The Great Black and White

Antipodean scientists have reported that our friends from superorder Selachimorpha (Linnean reference – check!) are probably colour-blind. Certainly most of the sharks I’ve seen (on wildlife documentaries, rather than swimming up the River Cam) do seem to utilise a somewhat monochrome livery.

I did wonder if knowledge that our cartilaginous friends would fail an Ishihara test could be of any assistance in case of an attack. I suppose I could initiate a discussion about snooker – a game poorly suited to the colour-blind – and hope to bore my assailant into submission. However, this would pre-suppose quite a slow attack, access to a hydrophone and some knowledge of snooker on my part – so probably only good in a somewhat limited number of cases.

On the plus side, sharks would enjoy a cheap TV licence – though there is limited shark-centric programming on Freeview (but given the plethora of channels, I’m sure Sky could offer something).

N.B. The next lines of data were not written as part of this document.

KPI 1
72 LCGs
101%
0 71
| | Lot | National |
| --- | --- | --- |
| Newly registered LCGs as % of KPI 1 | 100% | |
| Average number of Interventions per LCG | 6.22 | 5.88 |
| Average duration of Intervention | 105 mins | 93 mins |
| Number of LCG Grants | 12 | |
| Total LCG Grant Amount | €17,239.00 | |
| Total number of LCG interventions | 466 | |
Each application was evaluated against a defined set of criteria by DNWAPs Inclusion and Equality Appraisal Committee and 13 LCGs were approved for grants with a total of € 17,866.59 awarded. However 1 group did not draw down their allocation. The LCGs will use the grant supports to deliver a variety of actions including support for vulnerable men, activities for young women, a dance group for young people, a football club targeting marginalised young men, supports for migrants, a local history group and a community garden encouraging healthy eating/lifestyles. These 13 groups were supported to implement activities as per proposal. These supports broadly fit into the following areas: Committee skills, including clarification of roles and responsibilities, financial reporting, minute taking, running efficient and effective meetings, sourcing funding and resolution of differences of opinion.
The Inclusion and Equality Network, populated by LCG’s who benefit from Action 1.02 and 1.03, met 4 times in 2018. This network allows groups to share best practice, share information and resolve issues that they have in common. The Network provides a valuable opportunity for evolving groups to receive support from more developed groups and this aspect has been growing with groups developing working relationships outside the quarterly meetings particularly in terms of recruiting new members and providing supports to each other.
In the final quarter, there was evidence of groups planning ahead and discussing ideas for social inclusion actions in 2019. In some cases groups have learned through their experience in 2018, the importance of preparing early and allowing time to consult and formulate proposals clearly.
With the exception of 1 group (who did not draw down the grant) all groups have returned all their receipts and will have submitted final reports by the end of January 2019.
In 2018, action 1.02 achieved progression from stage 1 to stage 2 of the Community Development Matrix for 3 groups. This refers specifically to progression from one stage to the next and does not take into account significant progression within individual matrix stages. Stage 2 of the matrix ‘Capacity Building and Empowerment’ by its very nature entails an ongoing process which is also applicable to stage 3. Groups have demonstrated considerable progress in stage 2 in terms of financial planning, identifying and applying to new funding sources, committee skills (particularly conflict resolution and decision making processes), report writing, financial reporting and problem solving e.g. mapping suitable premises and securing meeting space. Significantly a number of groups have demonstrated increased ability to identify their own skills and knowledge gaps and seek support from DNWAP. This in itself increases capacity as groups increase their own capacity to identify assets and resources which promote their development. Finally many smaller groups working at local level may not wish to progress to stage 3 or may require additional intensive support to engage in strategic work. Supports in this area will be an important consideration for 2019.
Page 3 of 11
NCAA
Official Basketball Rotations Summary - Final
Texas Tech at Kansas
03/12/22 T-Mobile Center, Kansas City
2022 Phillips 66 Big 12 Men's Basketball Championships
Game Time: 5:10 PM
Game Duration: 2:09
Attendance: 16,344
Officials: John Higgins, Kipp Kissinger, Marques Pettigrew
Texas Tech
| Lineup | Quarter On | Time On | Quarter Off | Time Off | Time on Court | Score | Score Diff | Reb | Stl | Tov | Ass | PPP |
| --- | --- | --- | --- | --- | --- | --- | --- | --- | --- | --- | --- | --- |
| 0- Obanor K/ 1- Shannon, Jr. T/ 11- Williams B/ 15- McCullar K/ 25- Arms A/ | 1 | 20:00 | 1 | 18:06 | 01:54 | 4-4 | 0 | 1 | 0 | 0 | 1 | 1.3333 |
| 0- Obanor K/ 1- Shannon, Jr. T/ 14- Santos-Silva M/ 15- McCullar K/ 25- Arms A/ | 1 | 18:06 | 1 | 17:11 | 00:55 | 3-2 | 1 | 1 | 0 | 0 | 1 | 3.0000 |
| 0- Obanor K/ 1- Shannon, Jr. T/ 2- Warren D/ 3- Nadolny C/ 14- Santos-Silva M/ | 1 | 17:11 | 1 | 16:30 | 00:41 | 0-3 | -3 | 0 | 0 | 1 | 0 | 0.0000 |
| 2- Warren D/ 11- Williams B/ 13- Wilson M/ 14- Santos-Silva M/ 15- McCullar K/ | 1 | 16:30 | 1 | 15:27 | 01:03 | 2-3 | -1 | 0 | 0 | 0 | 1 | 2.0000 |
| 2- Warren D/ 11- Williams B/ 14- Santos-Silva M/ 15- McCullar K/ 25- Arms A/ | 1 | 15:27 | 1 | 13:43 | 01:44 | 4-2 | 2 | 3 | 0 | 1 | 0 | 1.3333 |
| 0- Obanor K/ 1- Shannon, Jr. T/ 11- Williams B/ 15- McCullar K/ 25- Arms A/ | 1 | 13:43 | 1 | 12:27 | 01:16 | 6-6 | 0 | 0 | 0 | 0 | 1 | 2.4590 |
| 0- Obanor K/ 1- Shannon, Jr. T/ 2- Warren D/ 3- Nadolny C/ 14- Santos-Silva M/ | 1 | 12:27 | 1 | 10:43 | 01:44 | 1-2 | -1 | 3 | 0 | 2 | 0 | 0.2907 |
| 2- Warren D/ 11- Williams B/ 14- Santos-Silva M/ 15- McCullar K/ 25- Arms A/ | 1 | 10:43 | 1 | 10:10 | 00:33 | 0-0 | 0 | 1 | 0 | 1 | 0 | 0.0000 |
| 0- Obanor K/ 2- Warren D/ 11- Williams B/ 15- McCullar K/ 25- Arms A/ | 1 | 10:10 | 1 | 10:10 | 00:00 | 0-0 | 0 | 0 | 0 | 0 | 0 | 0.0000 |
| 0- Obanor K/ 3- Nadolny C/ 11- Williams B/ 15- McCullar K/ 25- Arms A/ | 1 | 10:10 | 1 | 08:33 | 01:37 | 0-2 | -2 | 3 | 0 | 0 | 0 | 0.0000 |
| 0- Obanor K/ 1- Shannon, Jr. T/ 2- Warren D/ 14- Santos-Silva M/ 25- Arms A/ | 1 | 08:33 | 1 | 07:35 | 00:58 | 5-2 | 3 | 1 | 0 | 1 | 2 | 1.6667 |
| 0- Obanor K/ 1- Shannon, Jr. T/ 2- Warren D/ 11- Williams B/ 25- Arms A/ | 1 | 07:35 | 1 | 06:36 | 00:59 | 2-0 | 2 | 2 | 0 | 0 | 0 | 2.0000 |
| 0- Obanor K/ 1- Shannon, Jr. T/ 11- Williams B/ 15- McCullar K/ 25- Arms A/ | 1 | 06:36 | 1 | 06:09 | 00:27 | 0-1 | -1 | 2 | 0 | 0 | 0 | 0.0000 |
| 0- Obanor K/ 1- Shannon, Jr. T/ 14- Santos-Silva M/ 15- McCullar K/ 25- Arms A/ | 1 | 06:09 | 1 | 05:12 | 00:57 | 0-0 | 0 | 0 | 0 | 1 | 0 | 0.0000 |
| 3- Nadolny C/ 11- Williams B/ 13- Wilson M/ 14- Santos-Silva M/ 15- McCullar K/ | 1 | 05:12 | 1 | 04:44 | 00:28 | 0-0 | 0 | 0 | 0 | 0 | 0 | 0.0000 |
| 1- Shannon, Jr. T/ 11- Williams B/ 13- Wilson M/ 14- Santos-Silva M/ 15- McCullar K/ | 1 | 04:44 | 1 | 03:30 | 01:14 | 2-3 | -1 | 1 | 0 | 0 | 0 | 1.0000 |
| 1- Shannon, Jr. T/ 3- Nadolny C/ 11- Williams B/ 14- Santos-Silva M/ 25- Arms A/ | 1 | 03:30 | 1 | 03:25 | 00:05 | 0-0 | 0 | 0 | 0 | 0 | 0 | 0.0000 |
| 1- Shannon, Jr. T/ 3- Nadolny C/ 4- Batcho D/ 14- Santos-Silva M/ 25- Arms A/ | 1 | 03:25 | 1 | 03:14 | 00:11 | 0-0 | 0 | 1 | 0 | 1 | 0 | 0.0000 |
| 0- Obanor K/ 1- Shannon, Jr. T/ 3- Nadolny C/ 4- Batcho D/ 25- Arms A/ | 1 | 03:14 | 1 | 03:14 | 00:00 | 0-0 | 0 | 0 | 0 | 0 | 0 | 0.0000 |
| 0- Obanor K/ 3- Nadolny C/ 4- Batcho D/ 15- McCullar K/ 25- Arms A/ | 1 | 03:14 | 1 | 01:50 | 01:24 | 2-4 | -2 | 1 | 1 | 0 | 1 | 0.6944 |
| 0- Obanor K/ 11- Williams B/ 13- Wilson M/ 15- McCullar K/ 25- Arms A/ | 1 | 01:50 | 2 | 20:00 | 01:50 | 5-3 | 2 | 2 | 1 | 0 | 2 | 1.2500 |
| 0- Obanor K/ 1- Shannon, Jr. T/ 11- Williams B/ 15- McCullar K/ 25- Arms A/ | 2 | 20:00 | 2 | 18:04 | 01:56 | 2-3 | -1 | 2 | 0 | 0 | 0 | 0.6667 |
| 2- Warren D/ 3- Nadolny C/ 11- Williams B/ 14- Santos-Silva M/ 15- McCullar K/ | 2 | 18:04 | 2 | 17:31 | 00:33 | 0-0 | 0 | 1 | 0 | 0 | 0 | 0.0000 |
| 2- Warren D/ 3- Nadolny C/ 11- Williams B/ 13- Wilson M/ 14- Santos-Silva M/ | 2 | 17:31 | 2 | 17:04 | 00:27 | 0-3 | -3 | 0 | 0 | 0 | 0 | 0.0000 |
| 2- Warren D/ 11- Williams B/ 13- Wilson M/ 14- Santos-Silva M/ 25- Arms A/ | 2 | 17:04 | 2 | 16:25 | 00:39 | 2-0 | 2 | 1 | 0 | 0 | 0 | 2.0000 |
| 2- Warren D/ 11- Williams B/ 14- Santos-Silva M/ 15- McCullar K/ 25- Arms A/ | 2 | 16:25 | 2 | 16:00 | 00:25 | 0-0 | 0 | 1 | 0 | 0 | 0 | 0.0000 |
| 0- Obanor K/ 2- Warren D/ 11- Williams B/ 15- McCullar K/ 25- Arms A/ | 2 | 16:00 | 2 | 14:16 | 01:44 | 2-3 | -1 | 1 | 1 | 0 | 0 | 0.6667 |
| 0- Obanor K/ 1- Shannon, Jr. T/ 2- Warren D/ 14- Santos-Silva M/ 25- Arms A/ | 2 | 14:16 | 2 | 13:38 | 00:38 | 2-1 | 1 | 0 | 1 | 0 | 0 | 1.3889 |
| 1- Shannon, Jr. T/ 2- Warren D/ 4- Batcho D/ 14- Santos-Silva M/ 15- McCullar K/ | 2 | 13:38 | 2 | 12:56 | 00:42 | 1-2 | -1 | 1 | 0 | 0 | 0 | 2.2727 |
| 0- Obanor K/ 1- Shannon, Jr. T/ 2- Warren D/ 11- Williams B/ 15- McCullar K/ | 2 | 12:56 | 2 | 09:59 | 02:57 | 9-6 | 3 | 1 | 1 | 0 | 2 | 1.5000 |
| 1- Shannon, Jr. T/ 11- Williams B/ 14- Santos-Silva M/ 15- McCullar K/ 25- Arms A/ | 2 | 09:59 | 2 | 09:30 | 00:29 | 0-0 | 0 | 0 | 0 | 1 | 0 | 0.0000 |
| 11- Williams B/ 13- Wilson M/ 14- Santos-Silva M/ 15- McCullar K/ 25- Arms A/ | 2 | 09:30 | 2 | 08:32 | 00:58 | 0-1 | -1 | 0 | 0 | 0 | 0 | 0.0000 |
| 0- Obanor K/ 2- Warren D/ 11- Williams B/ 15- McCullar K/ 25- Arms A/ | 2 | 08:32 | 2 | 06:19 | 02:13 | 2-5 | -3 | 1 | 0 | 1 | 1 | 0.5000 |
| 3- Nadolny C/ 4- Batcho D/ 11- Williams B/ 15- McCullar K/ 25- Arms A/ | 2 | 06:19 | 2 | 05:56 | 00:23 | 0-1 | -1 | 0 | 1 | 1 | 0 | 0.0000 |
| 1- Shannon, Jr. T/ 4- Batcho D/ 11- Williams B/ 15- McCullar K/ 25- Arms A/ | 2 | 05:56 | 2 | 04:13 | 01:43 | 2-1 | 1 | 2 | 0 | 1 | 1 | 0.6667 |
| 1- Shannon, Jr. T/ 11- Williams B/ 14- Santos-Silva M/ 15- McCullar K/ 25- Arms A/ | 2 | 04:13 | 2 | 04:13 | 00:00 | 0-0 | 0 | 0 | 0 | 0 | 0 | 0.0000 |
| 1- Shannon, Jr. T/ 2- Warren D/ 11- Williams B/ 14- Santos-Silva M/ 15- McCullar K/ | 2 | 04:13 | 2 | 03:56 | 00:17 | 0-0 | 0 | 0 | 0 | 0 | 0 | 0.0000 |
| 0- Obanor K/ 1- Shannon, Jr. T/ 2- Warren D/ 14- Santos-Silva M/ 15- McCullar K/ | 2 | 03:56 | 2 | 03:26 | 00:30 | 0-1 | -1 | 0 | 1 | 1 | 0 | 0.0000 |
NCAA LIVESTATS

I also wonder how shark opticians would work. Mine (by which I mean, my human optician, I rarely fear being eaten during an ophthalmic examination) tends to keep asking whether the green or red circles are clearer (and now… and now… and now) – but this will be no help for a shark. Perhaps this explains why I have never seen a shark in glasses (the lack of external ears may also be an issue). Either that or they wear contacts – and, let’s face it, they certainly aren’t short of a supply of saline solution!